Disprosium dan terbium sangat penting untuk memproduksi magnet permanen berkinerja tinggi, tetapi harga logam tanah jarang berat sangat tinggi.
Northern Minerals menyatakan bahwa deposit Wolverine (Wolverine) dalam proyek ini adalah salah satu deposit unsur logam tanah jarang dengan kandungan disprosium dan terbium tertinggi di luar Tiongkok. Begitu beroperasi paling cepat tahun 2028, produksi disprosium dan terbiumnya dapat memenuhi 8% dari permintaan global.
Periode pengembalian modal hanya enam tahun.

Northern Minerals percaya bahwa proyek Browns Range dapat, sampai batas tertentu, mempengaruhi harga pasar internasional.
Skenario Berbeda
Di tengah lonjakan harga emas saat ini, angka-angka ini mungkin terlihat relatif kecil, tetapi potensi pengembangan untuk logam tanah jarang sangat berbeda. Disprosium dan terbium sulit digantikan, dan hanya sedikit proyek yang semaju Browns Range.
Northern Minerals menyatakan bahwa logam tanah jarang telah dianggap oleh pemerintah Australia sebagai aset strategis nasional.
Perusahaan telah menandatangani perjanjian pasokan jangka panjang dengan Iluka Resources (Iluka Resources), yang pabrik peleburan logam tanah jarang Eneabba (Eneabba) di Australia Barat dapat memproses 30.500 ton oksida logam tanah jarang.
Pada bulan Januari, sumber daya bijih yang diperbarui untuk tambang logam tanah jarang Browns Range adalah 7,3 juta ton, dengan kadar TREO 0,96%.
Perkiraan pertama cadangan bijih untuk tambang logam tanah jarang Browns Range adalah 5,18 juta ton, dengan kadar TREO 0,88%, setara dengan kandungan TREO 45.800 ton, di mana disprosium dan terbium menyumbang 70% dari nilainya.

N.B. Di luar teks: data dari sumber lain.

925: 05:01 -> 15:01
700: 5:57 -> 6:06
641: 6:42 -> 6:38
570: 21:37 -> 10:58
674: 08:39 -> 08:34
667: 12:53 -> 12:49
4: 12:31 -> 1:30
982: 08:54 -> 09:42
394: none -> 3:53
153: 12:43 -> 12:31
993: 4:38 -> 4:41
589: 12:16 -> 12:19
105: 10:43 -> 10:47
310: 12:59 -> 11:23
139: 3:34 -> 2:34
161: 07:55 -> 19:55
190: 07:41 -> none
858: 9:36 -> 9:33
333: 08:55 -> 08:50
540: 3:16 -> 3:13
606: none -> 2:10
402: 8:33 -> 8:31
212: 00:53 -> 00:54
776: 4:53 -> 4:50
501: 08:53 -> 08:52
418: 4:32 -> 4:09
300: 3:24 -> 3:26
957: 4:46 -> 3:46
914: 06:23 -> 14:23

Cadangan di atas dapat mendukung penambangan terbuka dan bawah tanah selama 11 tahun.
Sebelum 2022, perusahaan telah menyelesaikan pembangunan pabrik percontohan dengan kapasitas produksi tahunan 1.000 ton karbonat tanah jarang campuran, mengurangi risiko.

Manajer Northern Minerals Shane Hartwig (Shane Hartwig) menyatakan bahwa harga tanah jarang tetap tidak transparan. Meskipun harga saat ini turun, tidak akan selamanya menurun, karena negara-negara Barat telah menganggap tanah jarang sebagai mineral strategis, terutama jika terjadi defisit pasokan.
Tantangan selanjutnya adalah pendanaan.
Dilihat dari pendanaan Australia untuk pembangunan smelter tanah jarang Whyalla, penetapan harga lantir Amerika Serikat baru-baru ini untuk produk Pr-Nd Mountain Pass, hingga perhatian tinggi UE terhadap pasokan tanah jarang berat, pendanaan seharusnya bukan masalah.
Hartwig menyatakan bahwa pertimbangan selanjutnya adalah struktur pendanaan.
Potensi Kenaikan
Meskipun telah 10 tahun mengeksplorasi, bagian dalam Wolverine masih belum terbatas, dan terdapat beberapa deposit di sekitar tambang, beberapa di antaranya dapat memasok bijih sebagai bahan baku dalam dua setengah tahun setelah Wolverine mulai berproduksi.
Di perbatasan antara Australia Barat dan Wilayah Utara, Northern Minerals juga memegang 5.600 kilometer persegi konsesi tambang yang belum dieksplorasi.